Veering away from the standard, traditional classics, Ballet Manila staged three new tales of Lola Basyang, likewise based on Severino Reyes’ stories as published by Anvil and retold by Christine S. Bellen.
In their English translation, they were Twelve Happy Princesses choreographed by artistic director prima ballerina Lisa Macuja Elizalde, assisted by Rudy de Dios, Sofia Sangco Peralta and Francis Jaena to the music of Arnold Buena; The Palace of the Dwarfs choreographed by Gerardo Francisco Jr. assisted by Romeo Peralta, Naomi Jaena and Kris-Belle Pacibar Mamangun to the music of composer-arranger Diwa de Leon; Anting-Anting (Amulet) choreographed by co-artistic director Osias Barroso assisted by Michael Divinagracia to the music of composer-arranger Juan Carlo Magsalin.
The stories, exclusively showcasing Filipino talent, so stirred the creative imagination of those behind the scenes that the choreography was riveting; the music propulsive and dynamic; the sets fantastic; the costumes ravishing. Onstage, the dancing of the soloists, ensembles, villagers and townspeople was entrancingly spirited and often electrifying; the acrobatic lifts and aerial formations were breath-takingly risky.
In The Palace, the dwarfs engaged in drollery; feathered creatures pranced about, with one turning into a man and marrying a comely maiden! In Anting Anting, the ghosts in the graveyard scene, especially the giant ones on towering poles, were hauntingly menacing.
The fairytale quality, consistently sustained, presented a fantasy, an entrancing dream in a Never-Never Land.
Before the curtain rose for each story, Lola Basyang, charmingly portrayed by an “aging” Luz Fernandez, read it to curious children — Ma. Angela Tuazon, Precious Marie Aguba and Brian Sevilla — all asking provocative questions. The engaging Missy Macuja Elizalde as Ate Missy, dancing in the image of her mother Lisa, introduced each tale, her steps clean and precise, her technique admirably controlled — despite her youth — in the swift, light, breezy turns.

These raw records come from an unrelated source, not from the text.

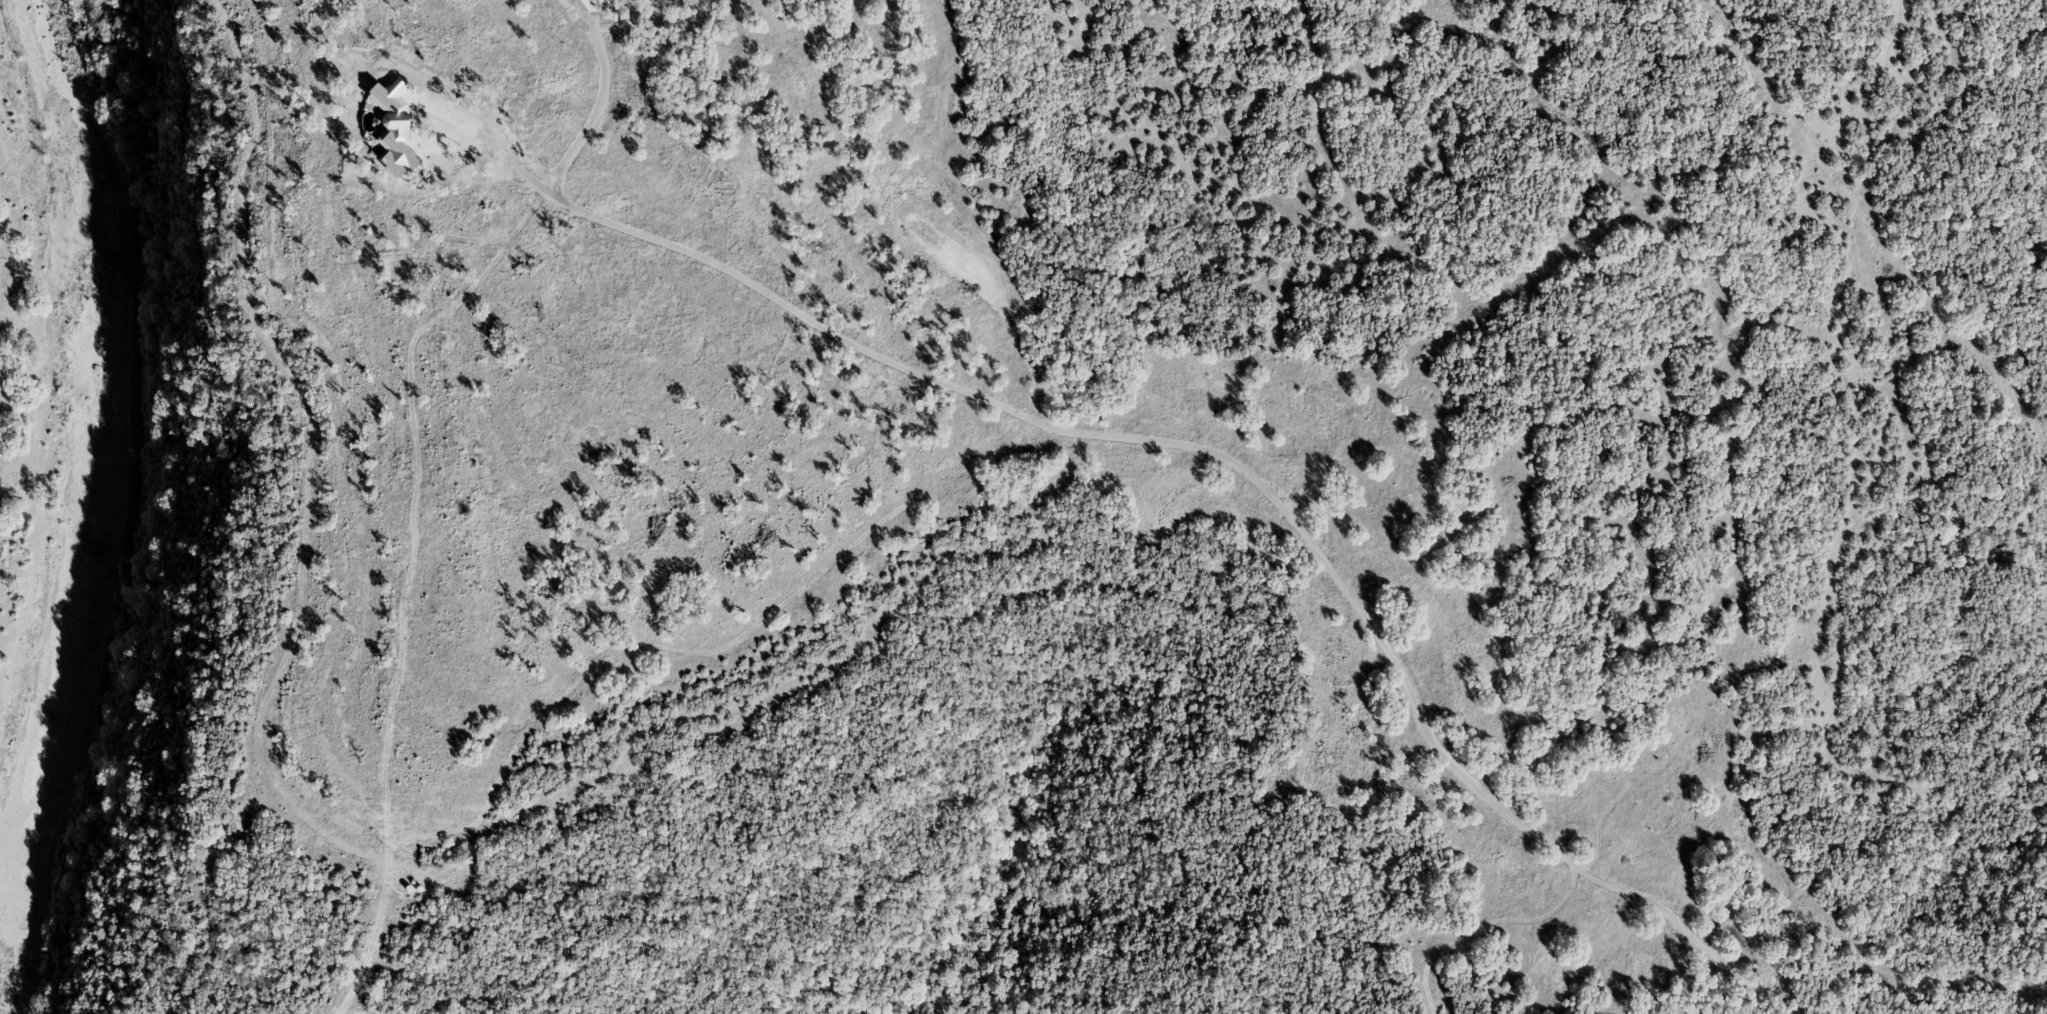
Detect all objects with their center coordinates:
building: (591, 4)
road: (600, 102)
building: (394, 128)
river: (91, 445)
road: (1198, 447)
road: (1965, 591)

Twelve Happy Princesses hewed most clearly and eloquently to the storyline, the audience following its delineation from start to finish. On the other hand, in Anting Anting, for instance, a sequence showed Michael Divinagracia as the lazy Huwan — his delightful, amusing miming considerably regaled — drawn with considerable curiosity toward a mound covered by old clothing. He approached the mound several times, greatly tempted to touch it and remove its cover. After a while, Huwan’s curiosity was totally ignored, leaving the audience wondering what the mound was.
As the oldest princess, Lisa conveyed her usual elan, brio, piquancy and brilliance, her gallant partner Rudy de Dios as Silvio landing softly after soaring leaps. How adroitly he lifted Lisa while she buoyantly “floated”! The other princesses exhibited fluid grace; the princes, striking virility.

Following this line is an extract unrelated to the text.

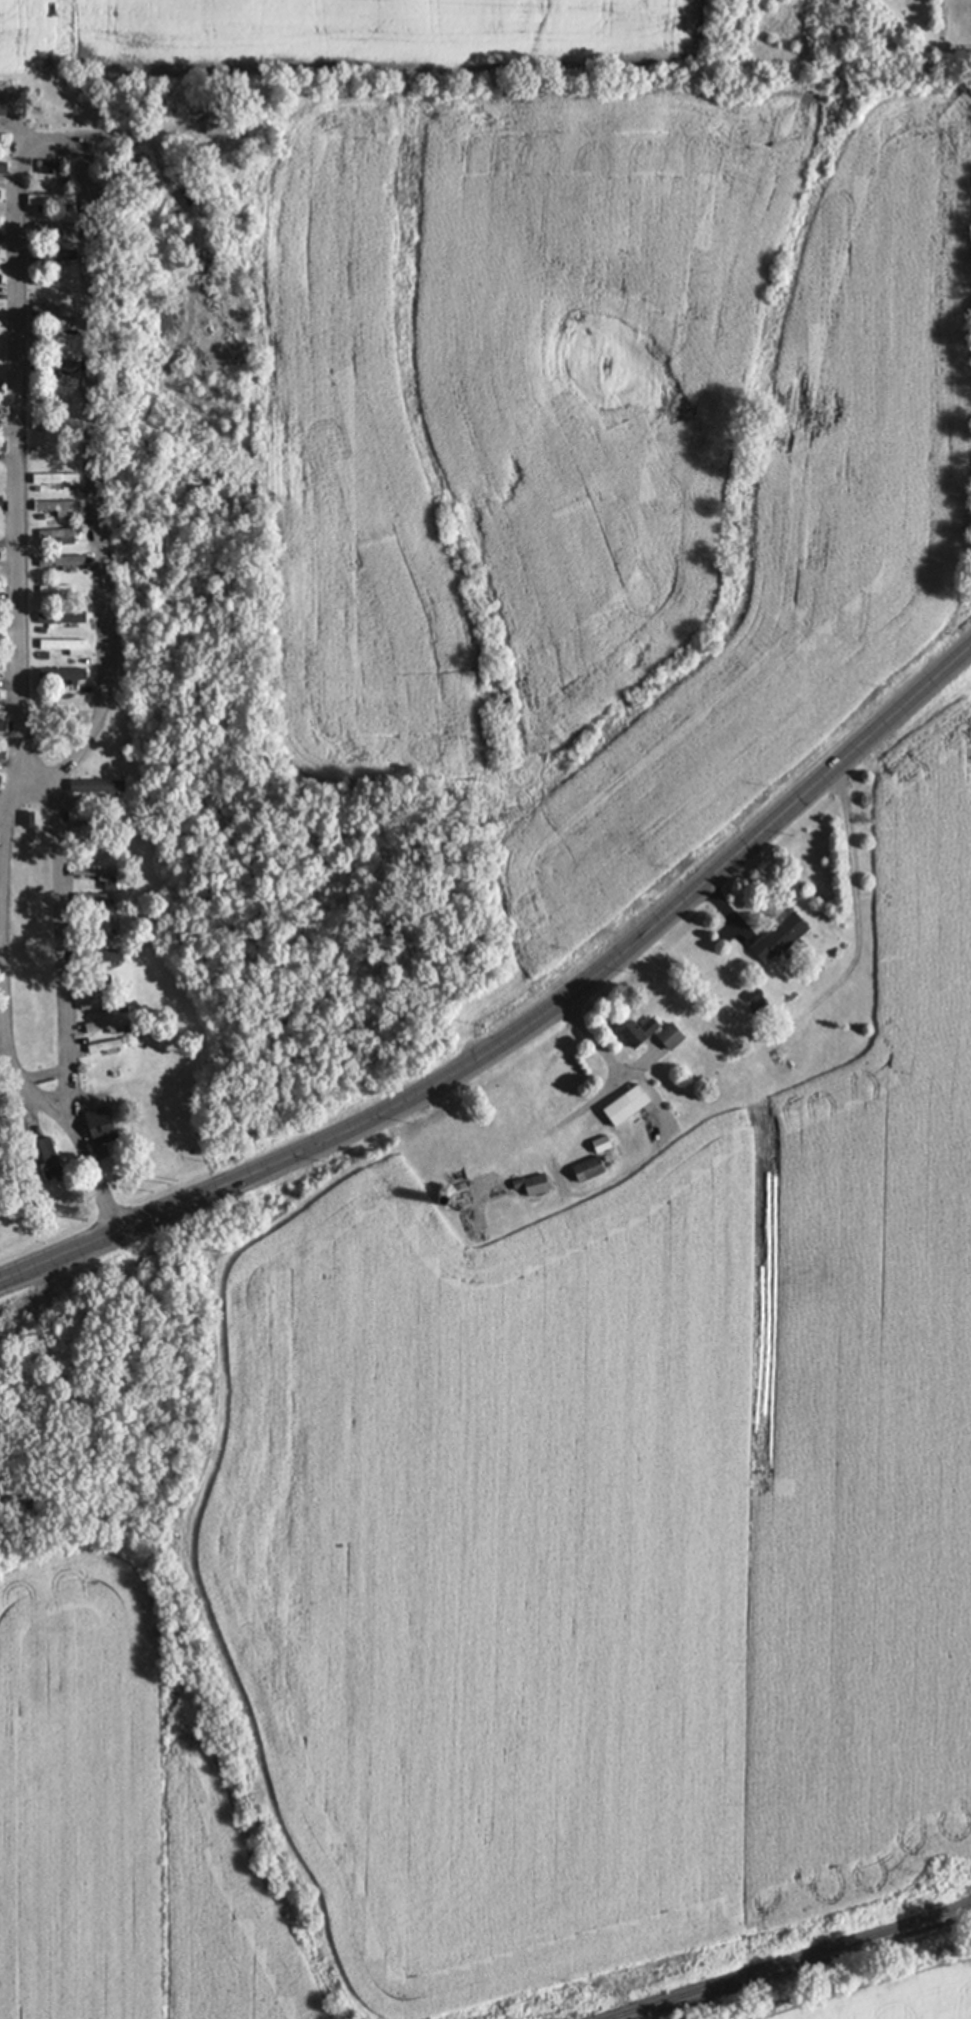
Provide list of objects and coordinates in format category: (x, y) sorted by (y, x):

The dancers were Tiffany Chiang, Marika Capati/Joan Emery Sia, Violet Hong/Jan Erika Basilio, Naomi Jaena, Jasmine San Juan, Jisso Yang, Czarina Villegas, Sofia Mae Costales, Suji Kim/Eunmi Oh, Hyo-BiLee, Jung Won Shin (princesses); Francis Cascaño, Arnulfo Andrade, Sergio Capa III, Anselmo Dictado, Earvin Guillermo, Junmark Sumaylo, Alfren Salgado, Glenn Ragel/Romeo Peralta, Kenneth del Rosario, Manny Febra and Francis Jaena (princes).
Hari was Marcus Tolentino; Infanta, Jonathan Janolo; Old Woman, Eileen Lopez; White Cat, Alvin Dictado/John Carl Concepcion.
The cast was so huge, only the most important members can be added. In The Palace of the Dwarfs, Harold Salgado was Lard; Joan Emeri Sia, Yani; Romeo Peralta, the bird-prince who marries Yani. The lead dwarfs were Sofia Sangco-Peralta/Diana Sobrevilla, Naomi Jaena, Gerardo Francisco Jr., Alvin Santos and Roduardo Ma. Divinagracia, the cowardly Huwan, fails to win Dawn Mangahas as Meling despite his anting anting. In supporting roles were Marcus Tolentino as Tandang Selo, Junmark Sumaylo as Rodrigo, and Florante Oliva as Bata.
The twelve Happy Princesses was strictly balletic; the other numbers fused classic ballet with modern dance.
Deserving highest praise were stage director Roxanne Lapus, set designer Jonathan Janolo, costume designer Michael Angelo Albay and stage manager Eric Añonuevo.
The collective, tightly coordinated achievement of the tremendous number of participants onstage and off was indeed a mesmerizing, dazzling feat. Long live Lola Basyang!